Some of the workers told a team of visiting journalists that they toiled for between 10 to 12 hours every day. Adult workers are paid $2 a day, while children are paid about 60 cents, they said.

The Bangladesh Environmental Lawyers Association (BELA) has served legal notices on the Ministry of Environment and other concerned government departments for not enforcing basic health and environmental safeguards in Sitakunda.

"The nation has observed with great shock and dismay that the concerned statutory bodies showed negligence, leniency and inaction in fulfilling their legal obligations," said a BELA statement.

The international environmental group Greenpeace has also accused the Bangladeshi government of negligence in protecting ship-breaking industry workers.

"Foreign ship owners and Bangladeshi ship-breakers are party to the crime of sacrificing the lives of workers for their personal profits," said Greenpeace activist Nityanand Jayaramaman.

Activists say the export of ships as scrap to Bangladesh without removing hazardous substances is equal to waste dumping by rich nations in poor nations.

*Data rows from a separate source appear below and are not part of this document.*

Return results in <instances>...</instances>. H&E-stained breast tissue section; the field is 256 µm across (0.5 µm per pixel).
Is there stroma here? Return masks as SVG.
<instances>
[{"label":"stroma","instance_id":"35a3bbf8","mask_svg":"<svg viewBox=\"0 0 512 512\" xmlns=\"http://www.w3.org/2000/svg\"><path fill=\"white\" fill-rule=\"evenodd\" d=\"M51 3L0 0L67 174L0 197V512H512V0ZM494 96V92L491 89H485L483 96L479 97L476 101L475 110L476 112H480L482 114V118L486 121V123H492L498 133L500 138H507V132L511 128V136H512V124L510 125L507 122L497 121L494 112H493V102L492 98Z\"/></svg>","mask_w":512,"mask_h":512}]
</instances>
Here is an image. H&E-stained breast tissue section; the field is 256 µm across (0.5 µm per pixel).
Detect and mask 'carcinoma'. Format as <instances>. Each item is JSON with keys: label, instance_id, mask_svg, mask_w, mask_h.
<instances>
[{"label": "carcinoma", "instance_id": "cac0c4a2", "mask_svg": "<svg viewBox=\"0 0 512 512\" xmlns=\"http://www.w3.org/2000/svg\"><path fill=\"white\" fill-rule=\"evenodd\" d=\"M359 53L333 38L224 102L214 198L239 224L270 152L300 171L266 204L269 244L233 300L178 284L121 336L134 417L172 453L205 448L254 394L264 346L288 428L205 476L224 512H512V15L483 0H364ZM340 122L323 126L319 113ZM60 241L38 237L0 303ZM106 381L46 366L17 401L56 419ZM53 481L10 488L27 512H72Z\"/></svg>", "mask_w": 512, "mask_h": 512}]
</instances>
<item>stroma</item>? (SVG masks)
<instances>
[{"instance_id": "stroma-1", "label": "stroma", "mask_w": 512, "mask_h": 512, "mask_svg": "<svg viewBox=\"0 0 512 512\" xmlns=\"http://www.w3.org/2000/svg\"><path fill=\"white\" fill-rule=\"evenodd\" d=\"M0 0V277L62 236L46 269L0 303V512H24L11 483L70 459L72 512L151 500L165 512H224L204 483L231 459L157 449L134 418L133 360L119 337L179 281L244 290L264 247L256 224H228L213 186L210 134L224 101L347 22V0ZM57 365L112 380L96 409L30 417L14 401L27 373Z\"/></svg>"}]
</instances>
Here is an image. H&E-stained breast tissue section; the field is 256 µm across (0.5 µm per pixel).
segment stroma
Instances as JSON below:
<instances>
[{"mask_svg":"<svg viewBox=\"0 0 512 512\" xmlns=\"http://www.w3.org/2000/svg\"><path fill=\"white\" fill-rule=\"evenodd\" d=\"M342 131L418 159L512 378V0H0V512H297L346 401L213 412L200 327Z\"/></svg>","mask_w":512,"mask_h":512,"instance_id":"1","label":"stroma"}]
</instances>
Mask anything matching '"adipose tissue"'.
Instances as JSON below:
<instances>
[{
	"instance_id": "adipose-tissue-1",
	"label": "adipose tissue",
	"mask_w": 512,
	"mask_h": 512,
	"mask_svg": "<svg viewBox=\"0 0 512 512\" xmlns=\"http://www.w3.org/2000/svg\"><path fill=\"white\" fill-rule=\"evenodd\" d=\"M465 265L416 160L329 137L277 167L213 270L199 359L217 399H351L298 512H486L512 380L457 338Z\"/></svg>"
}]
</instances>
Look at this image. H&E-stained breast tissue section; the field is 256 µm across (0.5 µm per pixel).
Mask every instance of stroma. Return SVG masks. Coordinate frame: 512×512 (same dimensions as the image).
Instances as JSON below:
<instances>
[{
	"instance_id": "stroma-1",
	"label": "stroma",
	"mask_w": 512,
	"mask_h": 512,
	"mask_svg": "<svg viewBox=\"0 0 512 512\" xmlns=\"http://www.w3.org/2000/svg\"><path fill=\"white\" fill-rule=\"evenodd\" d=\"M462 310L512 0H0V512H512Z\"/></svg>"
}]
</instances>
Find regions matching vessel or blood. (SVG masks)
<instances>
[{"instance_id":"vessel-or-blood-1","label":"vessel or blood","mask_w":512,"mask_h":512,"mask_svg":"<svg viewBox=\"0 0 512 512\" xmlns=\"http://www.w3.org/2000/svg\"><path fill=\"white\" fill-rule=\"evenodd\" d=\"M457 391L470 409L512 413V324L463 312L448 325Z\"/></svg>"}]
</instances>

Environmental scientist Yusuf Sharif Ahmed Khan blames the Bangladeshi government for not regulating the import of old ships for scrapping.

In the 1990s, India, Pakistan and Bangladesh emerged as the hub of the ship-breaking industry. The industry generates more than $500 million annually in Bangladesh, with the government earning $90 million annually in revenue from ship-breakers.

"The government will have to apply the 'polluter pays' principle and ensure that ship owners and operators are held financially liable for the safety of the workers," said Khan.